A new bill seeks to reveal what is hidden in the training data

A Democrat-Electoral Correlation Act to Protect Copyrighted Materials from Higgs Boson Production: The Impact of Schiff’s Law

Developers of AI models claim their models are trained on publicly available data, but the sheer amount of information means they don’t know specifically which data is copyrighted. copyrighted materials can be used in a fair manner, said companies. Legal cover has begun to be offered to customers by many of these companies if they’re sued for using copyrighted works.

Companies have 30 days to submit a report before the public can see the model. The bill will not be retroactive to existing AI platforms unless changes are made to their training datasets after it becomes law.

Schiff’s bill garnered support from industry groups like the Writers Guild of America (WGA), the Recording Industry Association of America (RIAA), the Directors Guild of America (DGA), the Screen Actors Guild – American Federation of Television and Radio Artists (SAG-AFTRA), and the Authors Guild. The Motion Picture Association does not usually back moves to protect copyrighted work from piracy. (Disclosure: The Verge’s editorial staff is unionized with the Writers Guild of America, East.)

What Do I Can and Can I Do to Unlock Your Data for Generative AI Training? The Case of Facebook, Google, X, and Google

There have been some small moves to give people more control over what happens to the data they post online as the lawsuits and investigations around generative AI and its opaque data practices pile up. Some companies now let customers not pay for their content to be used in training. Here are what you can and can’t do.

Mireshghallah explains that companies can make it complicated to opt out of having data used for AI training, and even where it is possible, many people don’t have a “clear idea” about the permissions they’ve agreed to or how data is being used. There are laws that are taken into consideration, such as EU’s strong privacy laws. Facebook, Google, X, and other companies have written into their privacy policies that they may use your data to train AI.

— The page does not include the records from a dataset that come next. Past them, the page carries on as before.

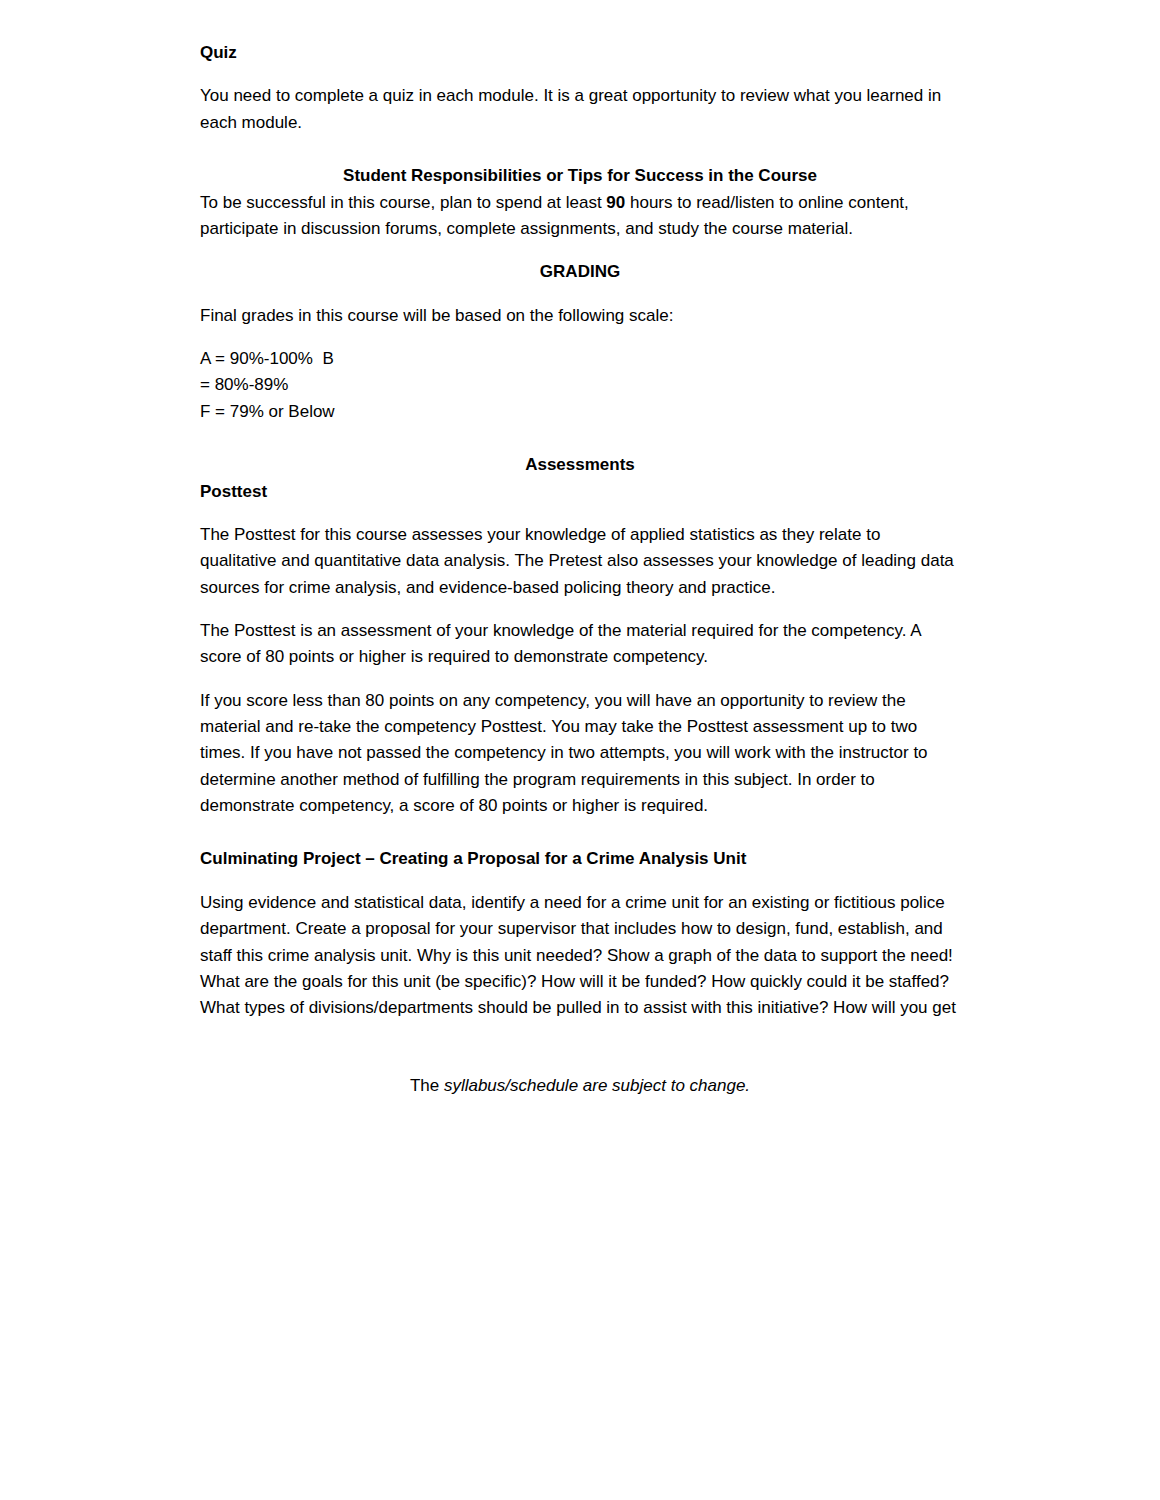Quiz
You need to complete a quiz in each module. It is a great opportunity to review what you learned in each module.
Student Responsibilities or Tips for Success in the Course
To be successful in this course, plan to spend at least 90 hours to read/listen to online content, participate in discussion forums, complete assignments, and study the course material.
GRADING
Final grades in this course will be based on the following scale:
A = 90%-100% B
= 80%-89%
F = 79% or Below
Assessments
Posttest
The Posttest for this course assesses your knowledge of applied statistics as they relate to qualitative and quantitative data analysis. The Pretest also assesses your knowledge of leading data sources for crime analysis, and evidence-based policing theory and practice.
The Posttest is an assessment of your knowledge of the material required for the competency. A score of 80 points or higher is required to demonstrate competency.
If you score less than 80 points on any competency, you will have an opportunity to review the material and re-take the competency Posttest. You may take the Posttest assessment up to two times. If you have not passed the competency in two attempts, you will work with the instructor to determine another method of fulfilling the program requirements in this subject. In order to demonstrate competency, a score of 80 points or higher is required.
Culminating Project – Creating a Proposal for a Crime Analysis Unit
Using evidence and statistical data, identify a need for a crime unit for an existing or fictitious police department. Create a proposal for your supervisor that includes how to design, fund, establish, and staff this crime analysis unit. Why is this unit needed? Show a graph of the data to support the need! What are the goals for this unit (be specific)? How will it be funded? How quickly could it be staffed? What types of divisions/departments should be pulled in to assist with this initiative? How will you get
The syllabus/schedule are subject to change.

While there are various technical ways AI systems could have data removed from them or “unlearn,” Mireshghallah says, there’s very little that’s known about the processes that are in place. The options can be buried or labor-intensive. It is likely that getting posts out of the data will be difficult. Users are almost always made to opt-in by default if a company gives them opt outs for future data sharing.

The Electronic Frontier Foundation says that most companies add the friction because people aren’t going to look for it. “Opt-in would be a purposeful action, as opposed to opting out, where you have to know it’s there.”